The Majority in Parliament has maintained that the Speaker of Parliament, Rt. Hon. Alban Kingsford Sumanu Bagbin, was biased against them during the proceedings to approve the 2024 budget statement on Wednesday, November 29, 2023.
The Majority indicated that some members of the minority were not in Parliament at the time of the proceedings; therefore, the speaker, in their view, deliberately delayed proceedings to allow the opposition lawmakers who weren’t in to arrive to participate in the proceedings.
A statement issued by the Deputy Majority Leader and MP for Effutu, Mr. Alexander Afenyo-Markin, on Thursday, November 30, said, “Following the conclusion of the debate on the budget yesterday, the Speaker, as per the established protocol of the House, was to put the question regarding the approval of the policy and principles underpinning the budget.
After a period of deliberation, the Speaker posed the question and announced that the “ayes” had it. Subsequently, the Deputy Minority Leader, Mr. Armah Kofi-Buah, rose on account of Order 113(2) to contest what he (Mr. Armah Kofi-Buah) deemed a ruling by the Rt. Hon. Speaker. As a result of the challenge, he called for a headcount. This prompted an intervention from the Majority Leader and Deputy Majority Leader.
The two raised procedural issues with respect to the application brought before the Speaker. Despite the procedural objections raised, the Speaker declined to acknowledge these concerns and expressed his intention to proceed with a headcount as demanded. At this juncture, the leadership of the majority caucus insisted on their readiness to submit to the headcount that was being sought.
“The headcount, a process where members indicating “aye” or “no” rise to be counted, typically takes approximately 10 minutes. The results are then tallied by table officers and presented to the Speaker, who announces the outcome. Instead of sticking to the request of the headcount, the Speaker then said that he was drawing the attention of the House to the possibility of resorting to a division, and indeed, the Speaker then called for a division. This came as a surprise to Members of the Majority Caucus, since no such application for a division had been presented to the Speaker.
The decision to call for a division was certainly not the initial application. Leadership of the Majority, well aware that under our rules, being absent during a headcount disqualifies a member from being recorded present, whereas in a division, absent members who rush in can be counted as participants, even if they were not present when the question was initially put-; moved to halt this process that would have allowed some of the minority MPs who were outside Accra at the time to be able to proceed to Parliament to be counted, even though the Majority was fully aware that it was not going to give the minority any advantage,” the statement noted.
“This departure from the call for a headcount generated heat and was set to frustrate government business; at the same time undermining the sanctity of the parliamentary processes.
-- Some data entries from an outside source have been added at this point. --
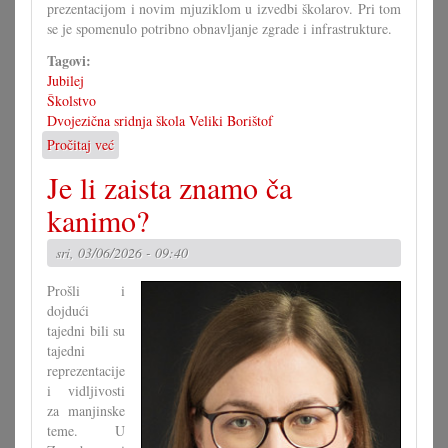
prezentacijom i novim mjuziklom u izvedbi školarov. Pri tom
se je spomenulo potribno obnavljanje zgrade i infrastrukture.
Tagovi:
Jubilej
Školstvo
Dvojezična sridnja škola Veliki Borištof
Pročitaj već
o
60
Je li zaista znamo ča
ljet
dvojezična
kanimo?
sridnja/glavna
škola
sri, 03/06/2026 - 09:40
VB
Prošli i
dojdući
tajedni bili su
tajedni
reprezentacije
i vidljivosti
za manjinske
teme. U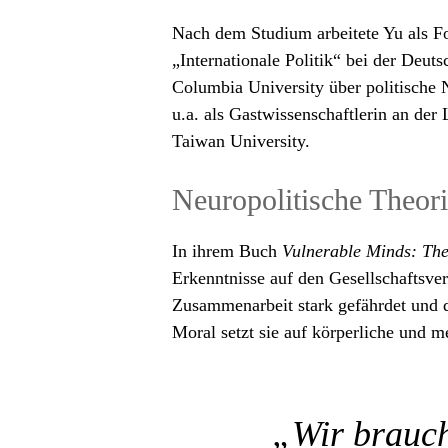
Nach dem Studium arbeitete Yu als Fo
„Internationale Politik“ bei der Deuts
Columbia University über politische 
u.a. als Gastwissenschaftlerin an de
Taiwan University.
Neuropolitische Theor
In ihrem Buch
Vulnerable Minds: The 
Erkenntnisse auf den Gesellschaftsver
Zusammenarbeit stark gefährdet und d
Moral setzt sie auf körperliche und
„Wir brauch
Since 1993, Parliament has never resorted to a division in making decisions. The Majority concluded the choice for a division was unfair under the circumstances, leading to their decision to stage a walkout.
It is essential to note that despite the Speaker’s indication that the ‘ayes’ had prevailed, and despite a petition presented to him, a petition that hadn’t followed due process, the Speaker’s initial ruling on the ‘ayes’ retaining their advantage stands. Consequently, the budget has been duly passed until the appeal for a headcount is dealt with, not the division that the Speaker had called.”
Parliament could not approve the budget on Wednesday, November 29, after the Majority side of the house boycotted proceedings, making it the second time they are walking out on their budget after they first did so on the 2022 budget statement, which introduced the e-levy.
They disagreed with the way Mr. Bagbin was conducting the business. They accused the Speaker of delaying proceedings for the Minority to have their full numbers in the House.
“Sam George is not here, Zanetor is not here, Mahama Ayariga, is not here so five of their members are not here. All the speaker is doing is to delay time for their members to come,” Majority Leader Osei Kyei-Mensah-Bonsu told journalists after they walked out.